### WORK TASK:
Repeat the entries below exactly as they appear, with no pictures.

### DATASET RECORDS:
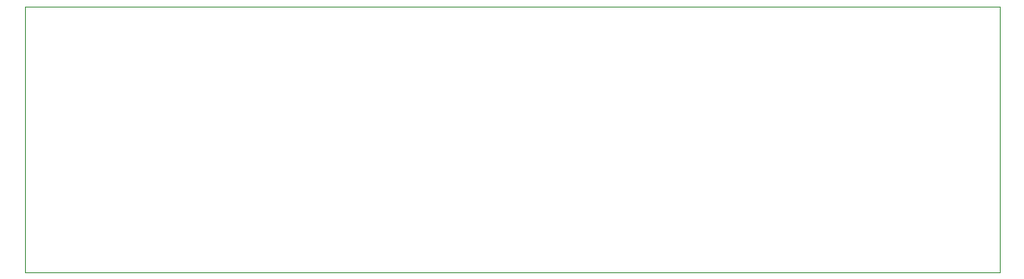
<source format=gbr>
%TF.GenerationSoftware,KiCad,Pcbnew,(5.1.10-1-10_14)*%
%TF.CreationDate,2022-02-01T15:02:41+11:00*%
%TF.ProjectId,EDUC-8 Crowbar,45445543-2d38-4204-9372-6f776261722e,rev?*%
%TF.SameCoordinates,Original*%
%TF.FileFunction,Profile,NP*%
%FSLAX46Y46*%
G04 Gerber Fmt 4.6, Leading zero omitted, Abs format (unit mm)*
G04 Created by KiCad (PCBNEW (5.1.10-1-10_14)) date 2022-02-01 15:02:41*
%MOMM*%
%LPD*%
G01*
G04 APERTURE LIST*
%TA.AperFunction,Profile*%
%ADD10C,0.050000*%
%TD*%
G04 APERTURE END LIST*
D10*
X194000000Y-105000000D02*
X95000000Y-105000000D01*
X95000000Y-105000000D02*
X95000000Y-132000000D01*
X194000000Y-132000000D02*
X194000000Y-105000000D01*
X95000000Y-132000000D02*
X194000000Y-132000000D01*
M02*

</source>
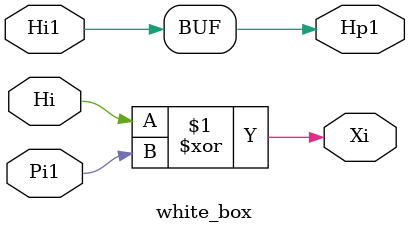
<source format=v>
`timescale 1ns / 1ps


module white_box(Hi,Pi1,Hi1,Xi,Hp1);
input Hi,Pi1,Hi1;
output Xi,Hp1;
assign Hp1=Hi1;
xor i3(Xi,Hi,Pi1);
endmodule

</source>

### OUTPUT:
<source format=gbr>
%TF.GenerationSoftware,KiCad,Pcbnew,(5.1.10-1-10_14)*%
%TF.CreationDate,2022-02-01T15:02:41+11:00*%
%TF.ProjectId,EDUC-8 Crowbar,45445543-2d38-4204-9372-6f776261722e,rev?*%
%TF.SameCoordinates,Original*%
%TF.FileFunction,Profile,NP*%
%FSLAX46Y46*%
G04 Gerber Fmt 4.6, Leading zero omitted, Abs format (unit mm)*
G04 Created by KiCad (PCBNEW (5.1.10-1-10_14)) date 2022-02-01 15:02:41*
%MOMM*%
%LPD*%
G01*
G04 APERTURE LIST*
%TA.AperFunction,Profile*%
%ADD10C,0.050000*%
%TD*%
G04 APERTURE END LIST*
D10*
X194000000Y-105000000D02*
X95000000Y-105000000D01*
X95000000Y-105000000D02*
X95000000Y-132000000D01*
X194000000Y-132000000D02*
X194000000Y-105000000D01*
X95000000Y-132000000D02*
X194000000Y-132000000D01*
M02*

</source>
<source format=v>
`timescale 1ns / 1ps


module white_box(Hi,Pi1,Hi1,Xi,Hp1);
input Hi,Pi1,Hi1;
output Xi,Hp1;
assign Hp1=Hi1;
xor i3(Xi,Hi,Pi1);
endmodule

</source>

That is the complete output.